# Goal of the exercise
Your copy should match the entries exactly, with no images carried over.
= = = = = = =
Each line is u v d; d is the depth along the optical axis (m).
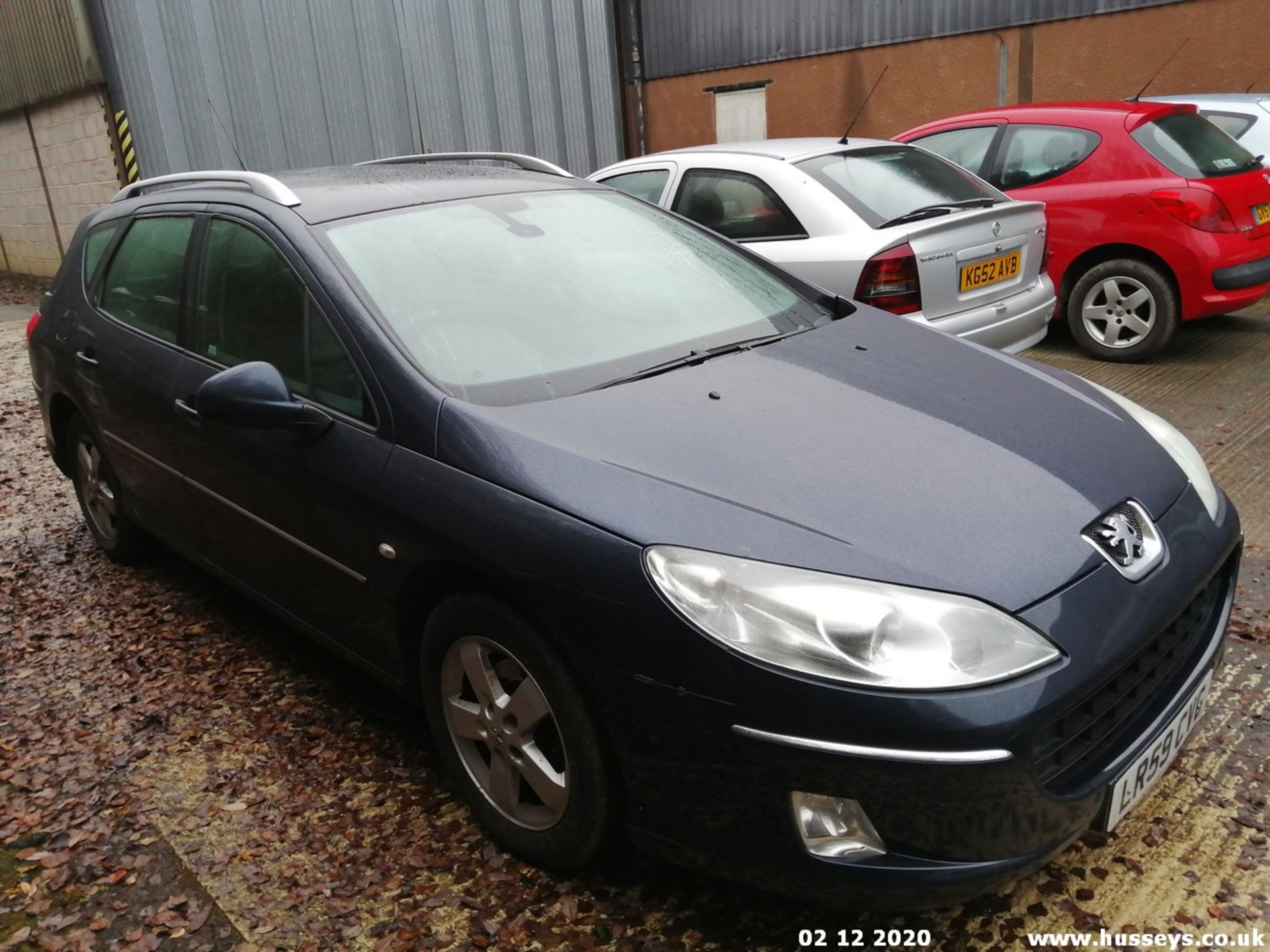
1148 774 2.04
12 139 13.62
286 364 2.79
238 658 3.38
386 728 2.93
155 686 3.23
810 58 11.30
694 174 5.34
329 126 10.84
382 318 2.56
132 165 11.31
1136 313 6.12
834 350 2.76
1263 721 2.74
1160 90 9.16
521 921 2.18
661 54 12.58
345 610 2.68
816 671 1.79
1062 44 9.59
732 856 1.94
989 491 2.08
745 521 1.95
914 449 2.22
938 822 1.77
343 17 10.70
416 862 2.37
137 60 10.73
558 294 2.79
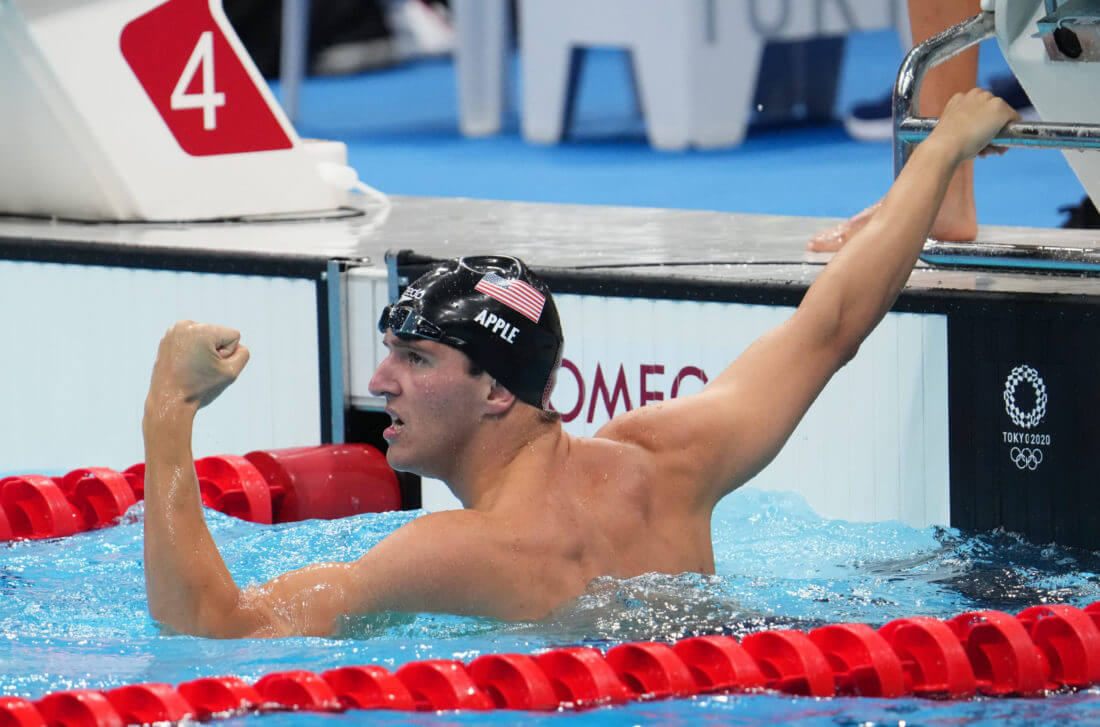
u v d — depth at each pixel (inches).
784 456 475.2
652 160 1218.6
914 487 452.1
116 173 628.1
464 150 1295.5
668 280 482.0
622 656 286.4
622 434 343.3
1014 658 286.5
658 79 1253.1
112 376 586.9
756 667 283.7
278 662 294.2
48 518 458.0
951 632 290.7
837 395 462.9
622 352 495.8
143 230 616.4
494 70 1364.4
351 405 542.6
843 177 1095.6
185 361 307.7
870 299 354.0
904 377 449.7
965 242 444.8
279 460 506.0
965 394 438.9
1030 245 429.7
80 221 645.3
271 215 663.8
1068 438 421.4
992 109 382.0
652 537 331.3
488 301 317.1
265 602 310.3
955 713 269.6
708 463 337.4
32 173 647.8
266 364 554.6
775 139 1286.9
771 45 1332.4
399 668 281.1
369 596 306.3
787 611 339.6
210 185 647.8
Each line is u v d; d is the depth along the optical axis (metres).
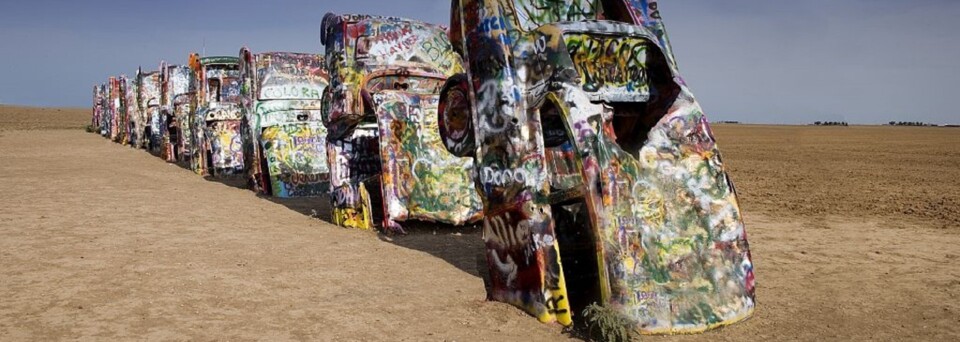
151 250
= = = = = = =
# Solution for this task
Each line is u v d; d is the depth along the optical axis (m).
1148 774 2.04
12 139 13.62
286 364 2.79
238 658 3.38
386 728 2.93
155 686 3.23
810 58 11.30
694 174 5.34
329 126 10.84
382 318 2.56
132 165 11.31
1136 313 6.12
834 350 2.76
1263 721 2.74
1160 90 9.16
521 921 2.18
661 54 12.58
345 610 2.68
816 671 1.79
1062 44 9.59
732 856 1.94
989 491 2.08
745 521 1.95
914 449 2.22
938 822 1.77
343 17 10.70
416 862 2.37
137 60 10.73
558 294 2.79
u v d — depth at each pixel (inches).
784 456 475.2
652 160 1218.6
914 487 452.1
116 173 628.1
464 150 1295.5
668 280 482.0
622 656 286.4
622 434 343.3
1014 658 286.5
658 79 1253.1
112 376 586.9
756 667 283.7
278 662 294.2
48 518 458.0
951 632 290.7
837 395 462.9
622 352 495.8
143 230 616.4
494 70 1364.4
351 405 542.6
843 177 1095.6
185 361 307.7
870 299 354.0
904 377 449.7
965 242 444.8
279 460 506.0
965 394 438.9
1030 245 429.7
80 221 645.3
271 215 663.8
1068 438 421.4
992 109 382.0
652 537 331.3
488 301 317.1
265 602 310.3
955 713 269.6
708 463 337.4
32 173 647.8
266 364 554.6
775 139 1286.9
771 45 1332.4
399 668 281.1
369 596 306.3
787 611 339.6
210 185 647.8
Each line is u v d; d is the depth along the optical axis (metres).
151 250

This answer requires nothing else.